◆ PROBLEM TO SOLVE: Each entry that follows should be retyped in full and exactly.

** SUPPLIED ENTRIES follows **

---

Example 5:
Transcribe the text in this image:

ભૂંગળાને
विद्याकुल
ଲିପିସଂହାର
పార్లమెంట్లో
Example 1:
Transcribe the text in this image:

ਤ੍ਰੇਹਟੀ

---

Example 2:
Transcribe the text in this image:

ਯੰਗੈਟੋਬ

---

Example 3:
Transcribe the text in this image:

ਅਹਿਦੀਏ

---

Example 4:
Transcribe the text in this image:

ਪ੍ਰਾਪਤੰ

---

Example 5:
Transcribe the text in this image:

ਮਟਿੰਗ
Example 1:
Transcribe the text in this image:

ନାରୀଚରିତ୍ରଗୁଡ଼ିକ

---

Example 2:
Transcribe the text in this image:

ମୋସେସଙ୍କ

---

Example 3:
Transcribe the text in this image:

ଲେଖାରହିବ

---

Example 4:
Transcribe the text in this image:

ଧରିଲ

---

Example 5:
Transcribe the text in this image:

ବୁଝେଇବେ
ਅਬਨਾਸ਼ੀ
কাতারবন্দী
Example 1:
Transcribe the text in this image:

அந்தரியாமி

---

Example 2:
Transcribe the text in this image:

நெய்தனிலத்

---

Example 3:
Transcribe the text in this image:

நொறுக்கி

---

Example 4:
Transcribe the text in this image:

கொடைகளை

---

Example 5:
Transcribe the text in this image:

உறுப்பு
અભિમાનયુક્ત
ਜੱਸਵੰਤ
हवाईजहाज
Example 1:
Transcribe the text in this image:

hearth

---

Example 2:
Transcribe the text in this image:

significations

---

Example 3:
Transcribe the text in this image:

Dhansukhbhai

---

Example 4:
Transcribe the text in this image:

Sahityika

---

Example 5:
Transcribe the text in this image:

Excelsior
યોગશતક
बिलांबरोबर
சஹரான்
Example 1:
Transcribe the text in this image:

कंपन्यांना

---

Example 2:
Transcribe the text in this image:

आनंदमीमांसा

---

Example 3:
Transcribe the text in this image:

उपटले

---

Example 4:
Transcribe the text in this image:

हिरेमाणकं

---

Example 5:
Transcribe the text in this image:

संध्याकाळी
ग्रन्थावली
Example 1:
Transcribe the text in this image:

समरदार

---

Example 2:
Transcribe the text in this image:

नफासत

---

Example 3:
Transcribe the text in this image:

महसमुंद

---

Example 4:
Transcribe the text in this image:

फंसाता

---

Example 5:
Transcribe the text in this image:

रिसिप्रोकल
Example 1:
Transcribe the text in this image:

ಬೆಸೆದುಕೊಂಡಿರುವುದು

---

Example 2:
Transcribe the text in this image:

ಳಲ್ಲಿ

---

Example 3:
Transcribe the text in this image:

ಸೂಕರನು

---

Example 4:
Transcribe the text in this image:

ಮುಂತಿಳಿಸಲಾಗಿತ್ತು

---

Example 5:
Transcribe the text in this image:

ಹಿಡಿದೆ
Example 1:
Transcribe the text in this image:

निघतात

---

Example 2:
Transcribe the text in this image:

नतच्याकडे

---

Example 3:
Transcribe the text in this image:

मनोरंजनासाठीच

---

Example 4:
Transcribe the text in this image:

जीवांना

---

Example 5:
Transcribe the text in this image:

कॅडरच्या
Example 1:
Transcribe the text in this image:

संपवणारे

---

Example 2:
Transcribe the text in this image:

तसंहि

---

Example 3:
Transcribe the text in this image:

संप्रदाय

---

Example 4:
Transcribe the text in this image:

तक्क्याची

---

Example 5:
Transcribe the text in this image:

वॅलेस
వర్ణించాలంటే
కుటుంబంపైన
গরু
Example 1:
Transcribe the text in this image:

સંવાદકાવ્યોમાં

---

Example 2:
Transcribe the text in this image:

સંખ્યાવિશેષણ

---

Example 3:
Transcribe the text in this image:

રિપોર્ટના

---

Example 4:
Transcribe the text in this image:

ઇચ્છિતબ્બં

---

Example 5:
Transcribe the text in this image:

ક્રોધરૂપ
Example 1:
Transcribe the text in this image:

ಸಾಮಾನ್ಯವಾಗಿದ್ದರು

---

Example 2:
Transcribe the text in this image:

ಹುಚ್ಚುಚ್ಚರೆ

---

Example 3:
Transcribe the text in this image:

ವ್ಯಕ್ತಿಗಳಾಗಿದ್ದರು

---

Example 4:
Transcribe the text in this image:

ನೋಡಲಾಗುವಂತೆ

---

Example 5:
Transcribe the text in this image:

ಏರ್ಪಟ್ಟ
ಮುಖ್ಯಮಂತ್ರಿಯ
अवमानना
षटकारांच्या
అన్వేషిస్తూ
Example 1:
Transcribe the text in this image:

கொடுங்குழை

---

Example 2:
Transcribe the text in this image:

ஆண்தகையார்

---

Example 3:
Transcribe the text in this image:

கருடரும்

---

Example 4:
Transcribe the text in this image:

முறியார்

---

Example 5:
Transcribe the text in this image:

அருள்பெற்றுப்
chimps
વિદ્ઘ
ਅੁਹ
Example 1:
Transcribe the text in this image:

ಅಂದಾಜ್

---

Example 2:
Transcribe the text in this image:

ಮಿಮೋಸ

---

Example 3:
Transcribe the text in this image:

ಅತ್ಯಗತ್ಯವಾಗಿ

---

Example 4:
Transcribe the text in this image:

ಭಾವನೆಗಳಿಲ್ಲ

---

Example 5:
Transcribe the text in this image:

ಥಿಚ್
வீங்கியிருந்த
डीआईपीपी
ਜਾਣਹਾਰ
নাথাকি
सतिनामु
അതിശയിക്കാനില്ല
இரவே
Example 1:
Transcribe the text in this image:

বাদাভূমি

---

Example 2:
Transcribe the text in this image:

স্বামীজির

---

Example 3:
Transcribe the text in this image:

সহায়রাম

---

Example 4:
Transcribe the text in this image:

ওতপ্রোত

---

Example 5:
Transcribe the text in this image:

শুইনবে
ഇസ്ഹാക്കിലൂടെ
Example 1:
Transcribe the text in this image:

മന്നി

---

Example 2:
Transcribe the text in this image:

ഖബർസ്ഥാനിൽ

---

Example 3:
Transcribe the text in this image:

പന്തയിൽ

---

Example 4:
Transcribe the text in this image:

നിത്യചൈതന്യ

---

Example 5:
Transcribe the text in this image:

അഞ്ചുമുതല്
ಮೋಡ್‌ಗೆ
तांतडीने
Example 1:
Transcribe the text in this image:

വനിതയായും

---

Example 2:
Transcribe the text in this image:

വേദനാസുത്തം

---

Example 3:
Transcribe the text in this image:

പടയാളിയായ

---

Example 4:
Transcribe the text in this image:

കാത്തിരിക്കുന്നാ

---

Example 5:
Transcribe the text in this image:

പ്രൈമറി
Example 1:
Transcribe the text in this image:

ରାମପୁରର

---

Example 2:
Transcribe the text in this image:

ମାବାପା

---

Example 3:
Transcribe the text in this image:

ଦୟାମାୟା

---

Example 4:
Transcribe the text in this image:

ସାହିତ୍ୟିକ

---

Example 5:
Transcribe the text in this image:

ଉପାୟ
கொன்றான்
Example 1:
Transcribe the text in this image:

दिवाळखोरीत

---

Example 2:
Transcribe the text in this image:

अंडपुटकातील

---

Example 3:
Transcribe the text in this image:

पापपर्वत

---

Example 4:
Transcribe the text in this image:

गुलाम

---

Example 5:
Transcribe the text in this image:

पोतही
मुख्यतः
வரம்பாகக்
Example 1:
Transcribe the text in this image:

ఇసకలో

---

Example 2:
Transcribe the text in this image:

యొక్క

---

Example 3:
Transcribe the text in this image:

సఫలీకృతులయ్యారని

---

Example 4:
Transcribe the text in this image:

** End of SUPPLIED ENTRIES **

◆ EXERCISE RESULT:
---

Example 5:
Transcribe the text in this image:

ભૂંગળાને
विद्याकुल
ଲିପିସଂହାର
పార్లమెంట్లో
Example 1:
Transcribe the text in this image:

ਤ੍ਰੇਹਟੀ

---

Example 2:
Transcribe the text in this image:

ਯੰਗੈਟੋਬ

---

Example 3:
Transcribe the text in this image:

ਅਹਿਦੀਏ

---

Example 4:
Transcribe the text in this image:

ਪ੍ਰਾਪਤੰ

---

Example 5:
Transcribe the text in this image:

ਮਟਿੰਗ
Example 1:
Transcribe the text in this image:

ନାରୀଚରିତ୍ରଗୁଡ଼ିକ

---

Example 2:
Transcribe the text in this image:

ମୋସେସଙ୍କ

---

Example 3:
Transcribe the text in this image:

ଲେଖାରହିବ

---

Example 4:
Transcribe the text in this image:

ଧରିଲ

---

Example 5:
Transcribe the text in this image:

ବୁଝେଇବେ
ਅਬਨਾਸ਼ੀ
কাতারবন্দী
Example 1:
Transcribe the text in this image:

அந்தரியாமி

---

Example 2:
Transcribe the text in this image:

நெய்தனிலத்

---

Example 3:
Transcribe the text in this image:

நொறுக்கி

---

Example 4:
Transcribe the text in this image:

கொடைகளை

---

Example 5:
Transcribe the text in this image:

உறுப்பு
અભિમાનયુક્ત
ਜੱਸਵੰਤ
हवाईजहाज
Example 1:
Transcribe the text in this image:

hearth

---

Example 2:
Transcribe the text in this image:

significations

---

Example 3:
Transcribe the text in this image:

Dhansukhbhai

---

Example 4:
Transcribe the text in this image:

Sahityika

---

Example 5:
Transcribe the text in this image:

Excelsior
યોગશતક
बिलांबरोबर
சஹரான்
Example 1:
Transcribe the text in this image:

कंपन्यांना

---

Example 2:
Transcribe the text in this image:

आनंदमीमांसा

---

Example 3:
Transcribe the text in this image:

उपटले

---

Example 4:
Transcribe the text in this image:

हिरेमाणकं

---

Example 5:
Transcribe the text in this image:

संध्याकाळी
ग्रन्थावली
Example 1:
Transcribe the text in this image:

समरदार

---

Example 2:
Transcribe the text in this image:

नफासत

---

Example 3:
Transcribe the text in this image:

महसमुंद

---

Example 4:
Transcribe the text in this image:

फंसाता

---

Example 5:
Transcribe the text in this image:

रिसिप्रोकल
Example 1:
Transcribe the text in this image:

ಬೆಸೆದುಕೊಂಡಿರುವುದು

---

Example 2:
Transcribe the text in this image:

ಳಲ್ಲಿ

---

Example 3:
Transcribe the text in this image:

ಸೂಕರನು

---

Example 4:
Transcribe the text in this image:

ಮುಂತಿಳಿಸಲಾಗಿತ್ತು

---

Example 5:
Transcribe the text in this image:

ಹಿಡಿದೆ
Example 1:
Transcribe the text in this image:

निघतात

---

Example 2:
Transcribe the text in this image:

नतच्याकडे

---

Example 3:
Transcribe the text in this image:

मनोरंजनासाठीच

---

Example 4:
Transcribe the text in this image:

जीवांना

---

Example 5:
Transcribe the text in this image:

कॅडरच्या
Example 1:
Transcribe the text in this image:

संपवणारे

---

Example 2:
Transcribe the text in this image:

तसंहि

---

Example 3:
Transcribe the text in this image:

संप्रदाय

---

Example 4:
Transcribe the text in this image:

तक्क्याची

---

Example 5:
Transcribe the text in this image:

वॅलेस
వర్ణించాలంటే
కుటుంబంపైన
গরু
Example 1:
Transcribe the text in this image:

સંવાદકાવ્યોમાં

---

Example 2:
Transcribe the text in this image:

સંખ્યાવિશેષણ

---

Example 3:
Transcribe the text in this image:

રિપોર્ટના

---

Example 4:
Transcribe the text in this image:

ઇચ્છિતબ્બં

---

Example 5:
Transcribe the text in this image:

ક્રોધરૂપ
Example 1:
Transcribe the text in this image:

ಸಾಮಾನ್ಯವಾಗಿದ್ದರು

---

Example 2:
Transcribe the text in this image:

ಹುಚ್ಚುಚ್ಚರೆ

---

Example 3:
Transcribe the text in this image:

ವ್ಯಕ್ತಿಗಳಾಗಿದ್ದರು

---

Example 4:
Transcribe the text in this image:

ನೋಡಲಾಗುವಂತೆ

---

Example 5:
Transcribe the text in this image:

ಏರ್ಪಟ್ಟ
ಮುಖ್ಯಮಂತ್ರಿಯ
अवमानना
षटकारांच्या
అన్వేషిస్తూ
Example 1:
Transcribe the text in this image:

கொடுங்குழை

---

Example 2:
Transcribe the text in this image:

ஆண்தகையார்

---

Example 3:
Transcribe the text in this image:

கருடரும்

---

Example 4:
Transcribe the text in this image:

முறியார்

---

Example 5:
Transcribe the text in this image:

அருள்பெற்றுப்
chimps
વિદ્ઘ
ਅੁਹ
Example 1:
Transcribe the text in this image:

ಅಂದಾಜ್

---

Example 2:
Transcribe the text in this image:

ಮಿಮೋಸ

---

Example 3:
Transcribe the text in this image:

ಅತ್ಯಗತ್ಯವಾಗಿ

---

Example 4:
Transcribe the text in this image:

ಭಾವನೆಗಳಿಲ್ಲ

---

Example 5:
Transcribe the text in this image:

ಥಿಚ್
வீங்கியிருந்த
डीआईपीपी
ਜਾਣਹਾਰ
নাথাকি
सतिनामु
അതിശയിക്കാനില്ല
இரவே
Example 1:
Transcribe the text in this image:

বাদাভূমি

---

Example 2:
Transcribe the text in this image:

স্বামীজির

---

Example 3:
Transcribe the text in this image:

সহায়রাম

---

Example 4:
Transcribe the text in this image:

ওতপ্রোত

---

Example 5:
Transcribe the text in this image:

শুইনবে
ഇസ്ഹാക്കിലൂടെ
Example 1:
Transcribe the text in this image:

മന്നി

---

Example 2:
Transcribe the text in this image:

ഖബർസ്ഥാനിൽ

---

Example 3:
Transcribe the text in this image:

പന്തയിൽ

---

Example 4:
Transcribe the text in this image:

നിത്യചൈതന്യ

---

Example 5:
Transcribe the text in this image:

അഞ്ചുമുതല്
ಮೋಡ್‌ಗೆ
तांतडीने
Example 1:
Transcribe the text in this image:

വനിതയായും

---

Example 2:
Transcribe the text in this image:

വേദനാസുത്തം

---

Example 3:
Transcribe the text in this image:

പടയാളിയായ

---

Example 4:
Transcribe the text in this image:

കാത്തിരിക്കുന്നാ

---

Example 5:
Transcribe the text in this image:

പ്രൈമറി
Example 1:
Transcribe the text in this image:

ରାମପୁରର

---

Example 2:
Transcribe the text in this image:

ମାବାପା

---

Example 3:
Transcribe the text in this image:

ଦୟାମାୟା

---

Example 4:
Transcribe the text in this image:

ସାହିତ୍ୟିକ

---

Example 5:
Transcribe the text in this image:

ଉପାୟ
கொன்றான்
Example 1:
Transcribe the text in this image:

दिवाळखोरीत

---

Example 2:
Transcribe the text in this image:

अंडपुटकातील

---

Example 3:
Transcribe the text in this image:

पापपर्वत

---

Example 4:
Transcribe the text in this image:

गुलाम

---

Example 5:
Transcribe the text in this image:

पोतही
मुख्यतः
வரம்பாகக்
Example 1:
Transcribe the text in this image:

ఇసకలో

---

Example 2:
Transcribe the text in this image:

యొక్క

---

Example 3:
Transcribe the text in this image:

సఫలీకృతులయ్యారని

---

Example 4:
Transcribe the text in this image:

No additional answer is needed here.